Faktor biologis – dan susunan saraf – biasanya
dihubungkan dengan otak manusia. Dikatakan bahwa setiap individu mempunyai masa
kritis atau fleksibilitas dalam memperoleh bahasa. Kalau masa kritis ini
terlampaui (Lenneberg menyebutnya sekitar 12-14 tahun), individu tersebut
mencapai kemantapan dalam “bahasa antara” yang dikatakan bahasa ibu bukan,
bahasa pasaran pun bukan; bahasa individu adalah “khas” sebagai bahasa
pembelajar. Menurut teori ini, fosilisasi adalah permanen dan defosilisasi
tidak mungkin terjadi.
Tetapi, kedua teori lainnya justru berpendapat
bahwa fosilisasi itu tidak permanen. Motivasi, misalnya, sangat berpengaruh
untuk menyebabkan seseorang menjalani proses defosilisasi. Misalnya, banyak
orang mengucapkan “puhun”, “cuntuh” dan bukannya “pohon” dan “contoh” seperti
dalam bunyi “golok”. Selama tidak ada umpan balik afektif yang membuat dirinya
“aneh” oleh orang lain, dan selama ia tidak memperhatikan masukan atau koreksi
orang lain, tidak akan ada perubahan dalam ucapan tersebut. Bukankah
mengucapkan “puhun” atau “pohon” sama-sama dimengerti?

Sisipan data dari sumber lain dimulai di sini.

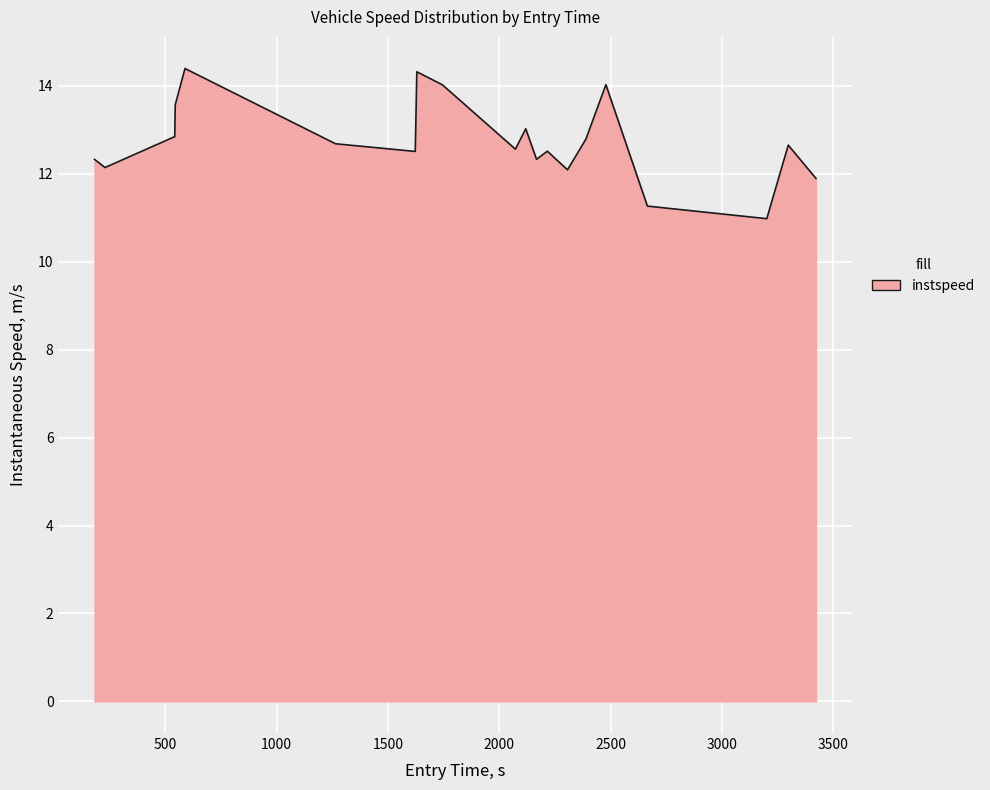

What is the maximum value shown in the chart?

14.4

Namun sebaliknya, bahasa Indonesia sendiri
sekarang masih dalam proses berkembang dan belum mantap. Suatu bentuk bahasa
standar masih dicari, sehingga memang sulit untuk individu atau pemakai bahasa
mendapatkan umpan balik maupun membentuk sikap atau mempunyai motivasi untuk
mencapai bentuk bahasa yang “baik dan benar” karena bentuk itu sendiri belumlah
mantap. Keadaan dan situasi, hingga saat ini belum menunjang bagi pemakai
bahasa untuk merasa perlu keluar dari fosilisasi masing-masing.